### [Task goal]
Repeat, exactly as written, the line containing "床暖房はいる？いらない？超" and each line after it through the end of the data.

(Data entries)
•••••

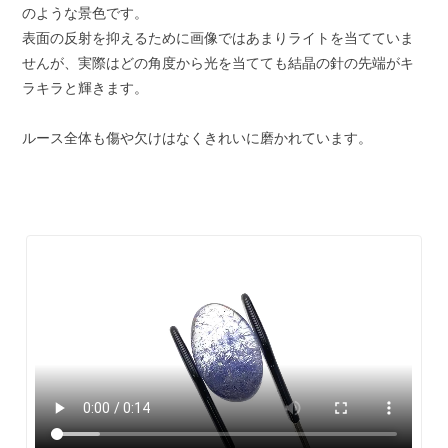
のような景色です。
表面の反射を抑えるために画像ではあまりライトを当てていま
せんが、実際はどの角度から光を当てても結晶の針の先端がキ
ラキラと輝きます。
ルース全体も傷や欠けはなくきれいに磨かれています。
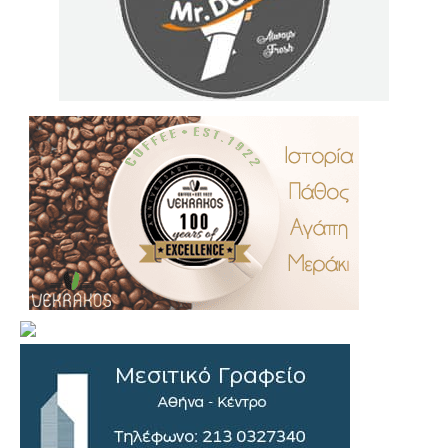
.
..
…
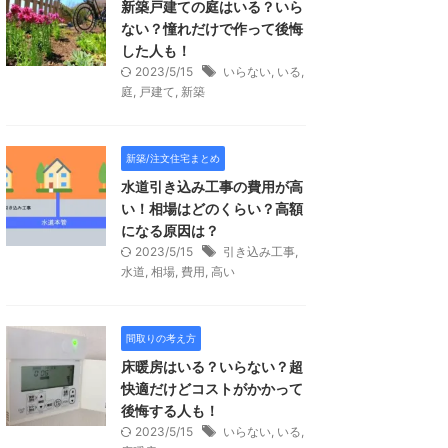
新築戸建ての庭はいる？いら
ない？憧れだけで作って後悔
した人も！
2023/5/15
いらない
,
いる
,
庭
,
戸建て
,
新築
新築/注文住宅まとめ
水道引き込み工事の費用が高
い！相場はどのくらい？高額
になる原因は？
2023/5/15
引き込み工事
,
水道
,
相場
,
費用
,
高い
間取りの考え方
床暖房はいる？いらない？超
快適だけどコストがかかって
後悔する人も！
2023/5/15
いらない
,
いる
,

•••••

### [Output]
床暖房はいる？いらない？超
快適だけどコストがかかって
後悔する人も！
2023/5/15
いらない
,
いる
,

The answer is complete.